You know and love working with business intelligence tools, are comfortable accessing and working with big data from multiple sources, and passionately partner with customers to help identify strategic opportunities and deliver results.
This role involves both hands on data mining of the vast quantities of data being generated by AWS global network to driving and implementing improvements in AWS Network Monitoring tools.
Part of the job will be setting up experiments which will involve finding appropriate data sources, retrieving and cleaning the data, and analyzing/tracking the output. You will also develop supportable conclusions based on your analysis and where appropriate contribute to their implementation.
- Collect, analyze, and present actionable data to help drive product and customer experience decisions at a senior level.

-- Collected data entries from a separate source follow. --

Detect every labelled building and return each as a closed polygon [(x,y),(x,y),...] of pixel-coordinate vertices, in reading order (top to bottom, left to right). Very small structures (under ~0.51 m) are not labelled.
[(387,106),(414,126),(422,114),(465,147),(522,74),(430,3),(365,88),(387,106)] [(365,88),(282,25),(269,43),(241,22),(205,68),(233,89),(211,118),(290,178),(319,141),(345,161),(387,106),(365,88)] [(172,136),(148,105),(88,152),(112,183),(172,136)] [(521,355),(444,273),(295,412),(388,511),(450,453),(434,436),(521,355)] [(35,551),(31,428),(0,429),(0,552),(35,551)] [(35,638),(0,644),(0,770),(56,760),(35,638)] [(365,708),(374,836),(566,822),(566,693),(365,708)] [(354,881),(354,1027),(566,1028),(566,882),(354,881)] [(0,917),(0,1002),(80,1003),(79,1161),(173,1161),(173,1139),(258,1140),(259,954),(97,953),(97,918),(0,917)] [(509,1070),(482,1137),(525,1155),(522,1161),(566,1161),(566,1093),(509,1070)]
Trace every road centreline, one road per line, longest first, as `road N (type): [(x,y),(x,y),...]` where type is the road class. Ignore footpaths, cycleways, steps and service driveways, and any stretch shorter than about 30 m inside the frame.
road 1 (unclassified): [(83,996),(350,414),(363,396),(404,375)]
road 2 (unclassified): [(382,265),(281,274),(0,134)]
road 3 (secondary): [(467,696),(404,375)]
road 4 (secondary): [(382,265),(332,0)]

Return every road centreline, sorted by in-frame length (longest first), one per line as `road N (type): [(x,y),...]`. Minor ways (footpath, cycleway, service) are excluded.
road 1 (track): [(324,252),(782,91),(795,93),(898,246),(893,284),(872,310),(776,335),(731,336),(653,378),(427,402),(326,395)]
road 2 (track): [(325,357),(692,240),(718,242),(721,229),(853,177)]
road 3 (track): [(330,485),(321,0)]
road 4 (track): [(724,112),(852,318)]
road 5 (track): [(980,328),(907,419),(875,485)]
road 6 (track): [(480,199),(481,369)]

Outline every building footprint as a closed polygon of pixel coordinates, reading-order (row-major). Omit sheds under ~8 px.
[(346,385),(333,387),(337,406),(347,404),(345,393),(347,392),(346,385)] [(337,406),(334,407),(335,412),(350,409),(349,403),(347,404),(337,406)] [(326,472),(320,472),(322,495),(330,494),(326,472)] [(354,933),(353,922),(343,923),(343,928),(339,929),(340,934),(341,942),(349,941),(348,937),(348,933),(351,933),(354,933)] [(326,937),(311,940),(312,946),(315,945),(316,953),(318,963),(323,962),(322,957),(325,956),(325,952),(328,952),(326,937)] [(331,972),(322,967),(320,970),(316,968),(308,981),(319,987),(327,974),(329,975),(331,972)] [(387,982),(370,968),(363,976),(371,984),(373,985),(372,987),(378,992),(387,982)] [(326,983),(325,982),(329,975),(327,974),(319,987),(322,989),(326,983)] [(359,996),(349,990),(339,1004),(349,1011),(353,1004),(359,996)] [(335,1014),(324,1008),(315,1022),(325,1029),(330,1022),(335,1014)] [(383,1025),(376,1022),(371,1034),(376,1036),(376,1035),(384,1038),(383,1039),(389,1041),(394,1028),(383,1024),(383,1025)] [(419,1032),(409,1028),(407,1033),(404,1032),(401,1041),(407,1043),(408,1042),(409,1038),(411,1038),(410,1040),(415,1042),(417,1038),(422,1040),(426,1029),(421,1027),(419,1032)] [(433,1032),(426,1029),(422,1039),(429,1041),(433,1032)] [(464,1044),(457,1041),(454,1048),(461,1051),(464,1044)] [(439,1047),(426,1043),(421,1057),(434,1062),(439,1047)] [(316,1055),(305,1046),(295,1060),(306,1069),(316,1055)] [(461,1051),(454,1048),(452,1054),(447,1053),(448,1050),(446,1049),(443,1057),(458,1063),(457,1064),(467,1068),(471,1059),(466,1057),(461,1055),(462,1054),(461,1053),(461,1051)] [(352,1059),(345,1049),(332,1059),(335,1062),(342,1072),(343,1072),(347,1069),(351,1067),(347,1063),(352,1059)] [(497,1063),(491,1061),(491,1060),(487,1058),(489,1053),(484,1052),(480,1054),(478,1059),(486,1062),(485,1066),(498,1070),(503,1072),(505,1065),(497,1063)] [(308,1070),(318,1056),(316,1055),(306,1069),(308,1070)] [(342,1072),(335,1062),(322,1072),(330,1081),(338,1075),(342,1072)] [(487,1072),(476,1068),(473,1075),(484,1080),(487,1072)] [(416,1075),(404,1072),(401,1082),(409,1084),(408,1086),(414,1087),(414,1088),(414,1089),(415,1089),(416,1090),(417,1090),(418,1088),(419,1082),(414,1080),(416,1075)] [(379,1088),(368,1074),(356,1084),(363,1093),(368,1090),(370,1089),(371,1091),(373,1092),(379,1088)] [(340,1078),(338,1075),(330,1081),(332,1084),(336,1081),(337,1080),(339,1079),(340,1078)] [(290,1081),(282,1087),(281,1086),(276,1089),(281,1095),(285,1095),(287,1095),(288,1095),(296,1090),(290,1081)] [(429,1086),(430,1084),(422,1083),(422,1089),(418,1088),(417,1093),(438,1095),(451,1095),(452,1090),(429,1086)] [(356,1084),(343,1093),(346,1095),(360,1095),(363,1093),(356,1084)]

- Understand high-level business objectives and continually align work with those objectives to meet needs of business.
- Identify, analyze and solve problems at their root while maintaining focus on the bigger picture.
- Recognize and adopt best practices in reporting and analysis: data integrity, test design, analysis, validation, and documentation.
- Write high quality code to retrieve and analyze data.
- Invent and design decision algorithms based on data analysis.
- Learn and understand a broad range of Amazon’s data resources and know when, how, and which to use and which not to use.
Senior Research Scientist for Network Anomaly Detection
The Network Alerts team in Amazon is based in Dublin, Ireland. We are part of the AWS Networking organization. Our mission is to process network telemetry messages and interpret them in a way which monitors the network effectively. Our goal is to detect impact to customer traffic and fix the root cause within seconds. The network is the largest and fastest growing network in the world. The customer traffic we are monitoring is your traffic because thousands of apps and websites that you use are based on AWS.
Our traditional monitoring services are critical to the smooth running of the network and those services are truly large scale - processing over 30 million observations per second. The services are predominantly written in Java on Linux and they are large - even by Amazon standards. They are distributed over thousands of hosts in hundreds of global locations and operate at higher than "five nines" availability. In 2018 we began to incorporate anomaly detection techniques into our suite. We are using Data Science and Machine Learning (ML) approaches such as Exponential Smoothing, Distribution Modelling, Clustering, and Spatial Cosine Similarity. We have put these techniques into production and we can now detect issues which were previously undetectable - for example by dynamically choosing the right threshold for an alarm covering a million ports, or forecasting the traffic level of an internet exchange, or finding a rare natural language log among a corpus of billions. By the way, we do all of this on live time series data.
With the success of anomaly detection in 2018 we are doubling down. In 2019 we finish the implementation of 6 separate anomaly detector services and will plug them into our "fire hose" of metric observations. We will build a supervised machine learning system that will ingest an expected million anomalies per minute and make sense of them for operators. We will use statistical techniques to learn associations between anomalies, alerts and external factors. These associations will become rules in an expert system which we will build, and it will increasingly assist humans in making associations and decisions on the relationship between alerts and anomalies. We will apply unsupervised machine learning algorithms to cluster this data into incidents. Those incidents will then largely be managed by our autonomous response system and where necessary, a small number will be escalated to humans where the system will continue to learn from human actions: labeling the data so it can be modeled better.
We are looking for a Senior Research Scientist to join us in our brand new office in Dublin, Ireland. You will join a tenured team of Research Scientists and Software Development Engineers and take the lead on a number of new initiatives.